**Task description**
Copy every entry below character for character, leaving nothing out and changing nothing.

[start Exercise input]

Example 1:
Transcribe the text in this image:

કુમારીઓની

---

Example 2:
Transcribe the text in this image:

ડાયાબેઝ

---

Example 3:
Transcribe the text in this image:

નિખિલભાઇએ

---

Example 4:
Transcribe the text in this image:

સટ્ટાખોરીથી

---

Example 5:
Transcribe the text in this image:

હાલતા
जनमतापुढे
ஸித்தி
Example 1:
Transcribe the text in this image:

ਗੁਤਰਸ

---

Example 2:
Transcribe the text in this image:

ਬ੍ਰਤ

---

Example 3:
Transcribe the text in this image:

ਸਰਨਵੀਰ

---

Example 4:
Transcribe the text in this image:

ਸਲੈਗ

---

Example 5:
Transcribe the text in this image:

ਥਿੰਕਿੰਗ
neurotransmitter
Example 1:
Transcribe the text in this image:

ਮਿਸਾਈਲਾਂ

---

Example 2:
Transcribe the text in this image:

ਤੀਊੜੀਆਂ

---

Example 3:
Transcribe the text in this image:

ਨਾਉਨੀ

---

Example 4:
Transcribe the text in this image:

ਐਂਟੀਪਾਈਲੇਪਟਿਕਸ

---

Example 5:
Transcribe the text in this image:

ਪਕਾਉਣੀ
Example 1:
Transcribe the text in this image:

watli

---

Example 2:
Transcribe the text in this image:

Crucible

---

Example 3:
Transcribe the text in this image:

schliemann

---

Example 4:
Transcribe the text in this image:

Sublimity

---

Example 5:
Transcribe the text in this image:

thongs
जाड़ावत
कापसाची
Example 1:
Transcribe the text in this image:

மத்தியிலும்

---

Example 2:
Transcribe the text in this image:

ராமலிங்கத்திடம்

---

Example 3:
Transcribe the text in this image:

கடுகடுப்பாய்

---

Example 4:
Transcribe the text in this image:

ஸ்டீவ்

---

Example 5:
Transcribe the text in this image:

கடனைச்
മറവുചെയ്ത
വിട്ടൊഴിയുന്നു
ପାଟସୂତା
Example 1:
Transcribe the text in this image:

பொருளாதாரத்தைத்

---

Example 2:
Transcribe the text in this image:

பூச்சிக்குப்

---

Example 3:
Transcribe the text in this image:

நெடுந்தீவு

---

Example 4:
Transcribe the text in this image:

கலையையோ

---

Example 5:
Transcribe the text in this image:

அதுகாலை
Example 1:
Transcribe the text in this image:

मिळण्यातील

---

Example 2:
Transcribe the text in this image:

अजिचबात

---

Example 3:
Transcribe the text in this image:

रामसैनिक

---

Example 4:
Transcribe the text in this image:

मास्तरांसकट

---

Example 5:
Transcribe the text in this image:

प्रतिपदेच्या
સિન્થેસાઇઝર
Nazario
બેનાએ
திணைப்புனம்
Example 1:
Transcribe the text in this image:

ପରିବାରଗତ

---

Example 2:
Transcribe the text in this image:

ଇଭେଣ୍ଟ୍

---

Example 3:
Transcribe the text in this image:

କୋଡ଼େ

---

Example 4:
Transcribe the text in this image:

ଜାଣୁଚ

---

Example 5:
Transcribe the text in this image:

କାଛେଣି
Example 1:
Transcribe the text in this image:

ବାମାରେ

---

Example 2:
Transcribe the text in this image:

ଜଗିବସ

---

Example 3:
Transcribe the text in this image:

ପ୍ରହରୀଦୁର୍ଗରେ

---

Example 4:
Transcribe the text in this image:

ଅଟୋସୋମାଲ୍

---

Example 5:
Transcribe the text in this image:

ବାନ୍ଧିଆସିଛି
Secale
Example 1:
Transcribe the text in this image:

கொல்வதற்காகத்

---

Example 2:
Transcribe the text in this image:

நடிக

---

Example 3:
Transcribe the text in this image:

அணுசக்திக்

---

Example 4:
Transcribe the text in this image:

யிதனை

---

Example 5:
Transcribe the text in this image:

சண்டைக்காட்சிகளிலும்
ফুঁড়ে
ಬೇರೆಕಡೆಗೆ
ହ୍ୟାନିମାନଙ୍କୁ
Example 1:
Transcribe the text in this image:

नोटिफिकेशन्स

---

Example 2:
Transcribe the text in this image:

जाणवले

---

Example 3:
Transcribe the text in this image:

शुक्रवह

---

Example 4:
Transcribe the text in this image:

[end Exercise input]

**Exercise result**
Example 1:
Transcribe the text in this image:

કુમારીઓની

---

Example 2:
Transcribe the text in this image:

ડાયાબેઝ

---

Example 3:
Transcribe the text in this image:

નિખિલભાઇએ

---

Example 4:
Transcribe the text in this image:

સટ્ટાખોરીથી

---

Example 5:
Transcribe the text in this image:

હાલતા
जनमतापुढे
ஸித்தி
Example 1:
Transcribe the text in this image:

ਗੁਤਰਸ

---

Example 2:
Transcribe the text in this image:

ਬ੍ਰਤ

---

Example 3:
Transcribe the text in this image:

ਸਰਨਵੀਰ

---

Example 4:
Transcribe the text in this image:

ਸਲੈਗ

---

Example 5:
Transcribe the text in this image:

ਥਿੰਕਿੰਗ
neurotransmitter
Example 1:
Transcribe the text in this image:

ਮਿਸਾਈਲਾਂ

---

Example 2:
Transcribe the text in this image:

ਤੀਊੜੀਆਂ

---

Example 3:
Transcribe the text in this image:

ਨਾਉਨੀ

---

Example 4:
Transcribe the text in this image:

ਐਂਟੀਪਾਈਲੇਪਟਿਕਸ

---

Example 5:
Transcribe the text in this image:

ਪਕਾਉਣੀ
Example 1:
Transcribe the text in this image:

watli

---

Example 2:
Transcribe the text in this image:

Crucible

---

Example 3:
Transcribe the text in this image:

schliemann

---

Example 4:
Transcribe the text in this image:

Sublimity

---

Example 5:
Transcribe the text in this image:

thongs
जाड़ावत
कापसाची
Example 1:
Transcribe the text in this image:

மத்தியிலும்

---

Example 2:
Transcribe the text in this image:

ராமலிங்கத்திடம்

---

Example 3:
Transcribe the text in this image:

கடுகடுப்பாய்

---

Example 4:
Transcribe the text in this image:

ஸ்டீவ்

---

Example 5:
Transcribe the text in this image:

கடனைச்
മറവുചെയ്ത
വിട്ടൊഴിയുന്നു
ପାଟସୂତା
Example 1:
Transcribe the text in this image:

பொருளாதாரத்தைத்

---

Example 2:
Transcribe the text in this image:

பூச்சிக்குப்

---

Example 3:
Transcribe the text in this image:

நெடுந்தீவு

---

Example 4:
Transcribe the text in this image:

கலையையோ

---

Example 5:
Transcribe the text in this image:

அதுகாலை
Example 1:
Transcribe the text in this image:

मिळण्यातील

---

Example 2:
Transcribe the text in this image:

अजिचबात

---

Example 3:
Transcribe the text in this image:

रामसैनिक

---

Example 4:
Transcribe the text in this image:

मास्तरांसकट

---

Example 5:
Transcribe the text in this image:

प्रतिपदेच्या
સિન્થેસાઇઝર
Nazario
બેનાએ
திணைப்புனம்
Example 1:
Transcribe the text in this image:

ପରିବାରଗତ

---

Example 2:
Transcribe the text in this image:

ଇଭେଣ୍ଟ୍

---

Example 3:
Transcribe the text in this image:

କୋଡ଼େ

---

Example 4:
Transcribe the text in this image:

ଜାଣୁଚ

---

Example 5:
Transcribe the text in this image:

କାଛେଣି
Example 1:
Transcribe the text in this image:

ବାମାରେ

---

Example 2:
Transcribe the text in this image:

ଜଗିବସ

---

Example 3:
Transcribe the text in this image:

ପ୍ରହରୀଦୁର୍ଗରେ

---

Example 4:
Transcribe the text in this image:

ଅଟୋସୋମାଲ୍

---

Example 5:
Transcribe the text in this image:

ବାନ୍ଧିଆସିଛି
Secale
Example 1:
Transcribe the text in this image:

கொல்வதற்காகத்

---

Example 2:
Transcribe the text in this image:

நடிக

---

Example 3:
Transcribe the text in this image:

அணுசக்திக்

---

Example 4:
Transcribe the text in this image:

யிதனை

---

Example 5:
Transcribe the text in this image:

சண்டைக்காட்சிகளிலும்
ফুঁড়ে
ಬೇರೆಕಡೆಗೆ
ହ୍ୟାନିମାନଙ୍କୁ
Example 1:
Transcribe the text in this image:

नोटिफिकेशन्स

---

Example 2:
Transcribe the text in this image:

जाणवले

---

Example 3:
Transcribe the text in this image:

शुक्रवह

---

Example 4:
Transcribe the text in this image:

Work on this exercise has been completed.